**ZU BEARBEITENDE AUFGABEN**
1. Wem hilft laut dem Artikel über die Bootsbeschleunigung der dort vorgestellte Ansatz, eine effiziente Rudertechnik zu entwickeln?
2. Gib sämtliche Zeilen der Datensätze unverändert aus und lass die Bilder dabei weg.

**SEITENTEXT**
.....
25. Mai 2015 | Panorama | von Johannes Rudolph

Wann das Boot “läuft” – Analyse der Bootsbeschleunigung

Fast jeder Ruderer kennt dieses Gefühl: das Boot gleitet gleichmäßig durch das Wasser und fühlt sich trotz minimalem Kraftaufwand gleichzeitig richtig schnell an. Wir wollen uns in diesem Artikel diesem Phänomen etwas nähern und betrachten dafür die Bewegung des Bootes während des Ruderschlags. Wir werden sehen, wie die Interaktion zwischen Mannschaft und Boot Vortrieb erzeugt und wie wir mit einem für den Laien verständlichen mechanischen Modell erklären können, wie eine effiziente Rudertechnik diese Interaktion gestalten sollte. Der hier vorgestellte Ansatz auf Basis der Bootsbeschleunigung hilft Trainern und Sportlern eine effiziente Rudertechnik zu entwickeln und die physiologischen Kapazitäten der Mannschaft bestmöglich in Bootgeschwindigkeit umzusetzen. Schlussendlich werden wir auch ein Werkzeug betrachten, mit dessen Hilfe eine einfache Analyse der Bootsbeschleunigung im täglichen Training erfolgreich umgesetzt werden kann.
.....
**BEREITGESTELLTES MATERIAL**
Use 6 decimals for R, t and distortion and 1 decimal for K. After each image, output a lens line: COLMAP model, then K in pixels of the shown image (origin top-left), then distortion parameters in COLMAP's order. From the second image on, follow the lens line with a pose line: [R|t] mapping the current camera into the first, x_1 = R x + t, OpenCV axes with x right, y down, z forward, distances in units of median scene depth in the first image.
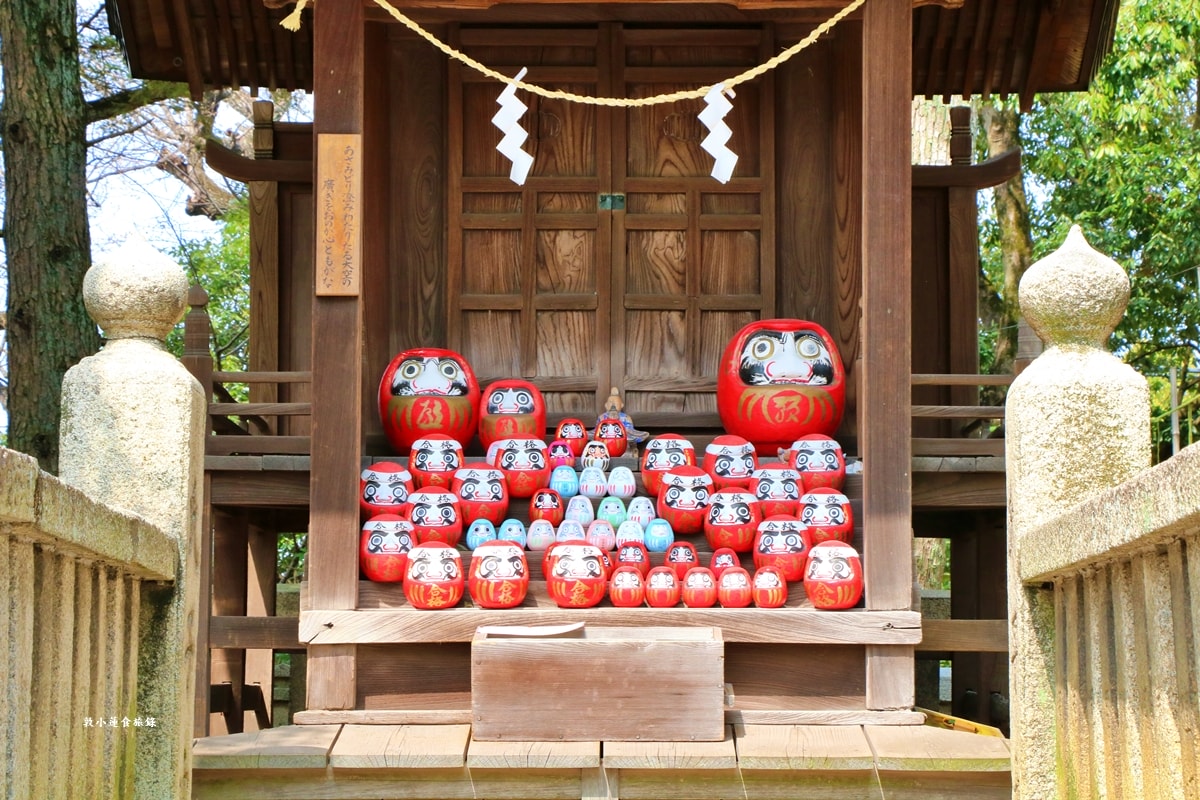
lens RADIAL K [[3077.2, 0, 600.0], [0, 3077.2, 400.0], [0, 0, 1]] dist [0.120971, 0.338239]
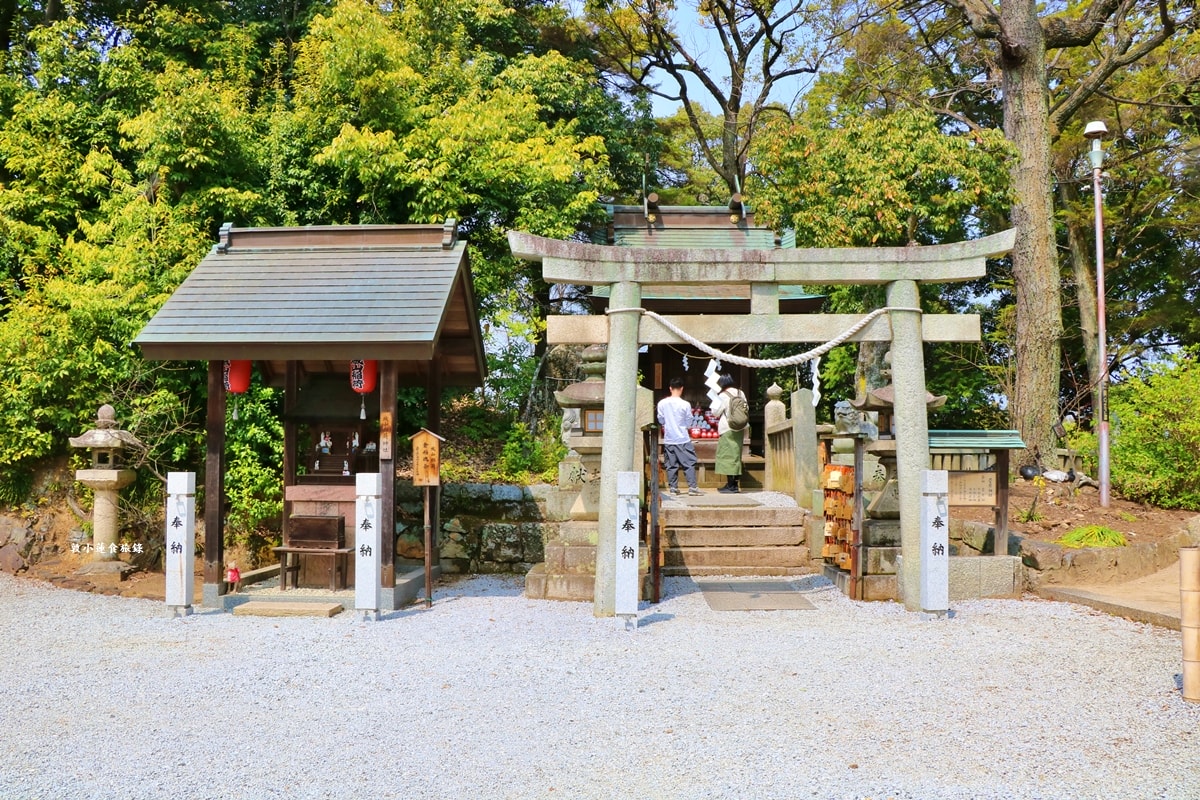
lens RADIAL K [[1119.3, 0, 611.5], [0, 1119.3, 415.1], [0, 0, 1]] dist [-0.159413, 0.218959]
pose [[0.999852, -0.000092, 0.017203, -0.218528], [-0.000664, 0.999035, 0.043926, -0.080444], [-0.017191, -0.043931, 0.998887, -1.276562]]
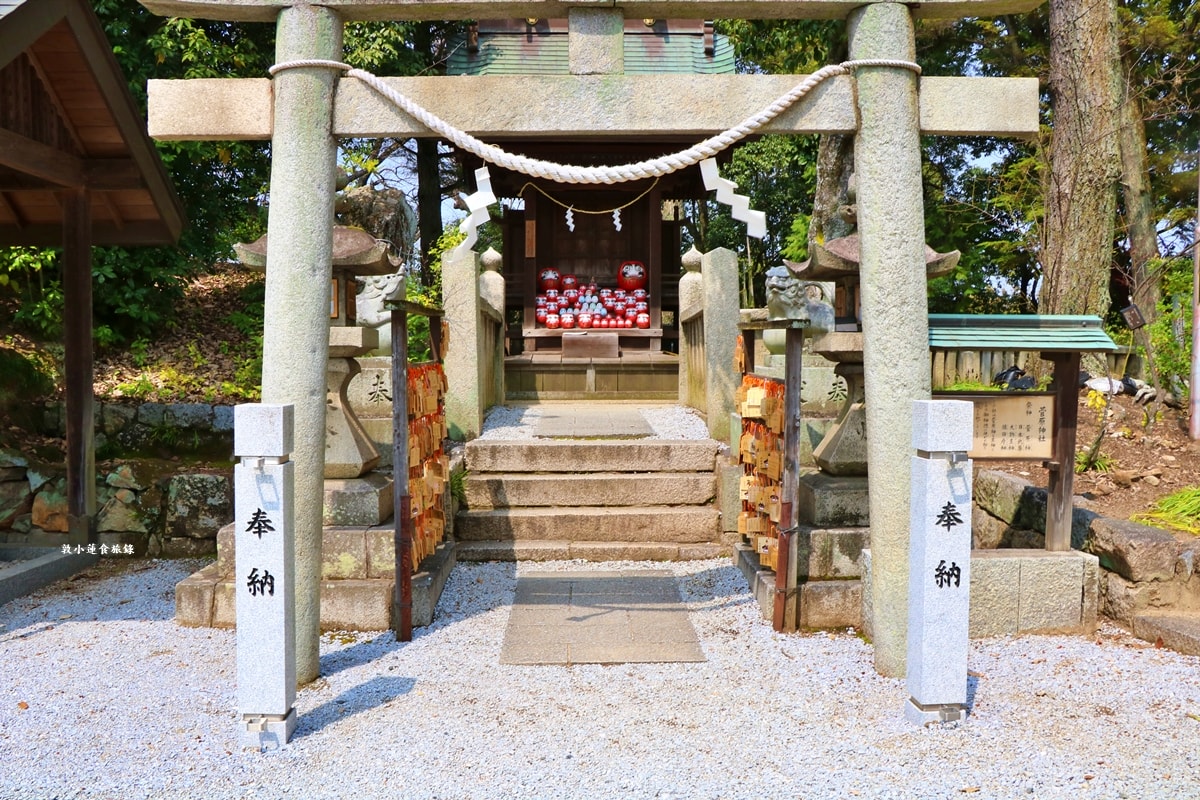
lens RADIAL K [[1119.3, 0, 611.5], [0, 1119.3, 415.1], [0, 0, 1]] dist [-0.159413, 0.218959]
pose [[0.999437, -0.004732, 0.033212, -0.023454], [-0.000038, 0.989841, 0.142180, -0.037178], [-0.033548, -0.142101, 0.989284, -0.601101]]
.....
**ANTWORTEN**
1. Trainern und Sportlern.

2.
Use 6 decimals for R, t and distortion and 1 decimal for K. After each image, output a lens line: COLMAP model, then K in pixels of the shown image (origin top-left), then distortion parameters in COLMAP's order. From the second image on, follow the lens line with a pose line: [R|t] mapping the current camera into the first, x_1 = R x + t, OpenCV axes with x right, y down, z forward, distances in units of median scene depth in the first image.
lens RADIAL K [[3077.2, 0, 600.0], [0, 3077.2, 400.0], [0, 0, 1]] dist [0.120971, 0.338239]
lens RADIAL K [[1119.3, 0, 611.5], [0, 1119.3, 415.1], [0, 0, 1]] dist [-0.159413, 0.218959]
pose [[0.999852, -0.000092, 0.017203, -0.218528], [-0.000664, 0.999035, 0.043926, -0.080444], [-0.017191, -0.043931, 0.998887, -1.276562]]
lens RADIAL K [[1119.3, 0, 611.5], [0, 1119.3, 415.1], [0, 0, 1]] dist [-0.159413, 0.218959]
pose [[0.999437, -0.004732, 0.033212, -0.023454], [-0.000038, 0.989841, 0.142180, -0.037178], [-0.033548, -0.142101, 0.989284, -0.601101]]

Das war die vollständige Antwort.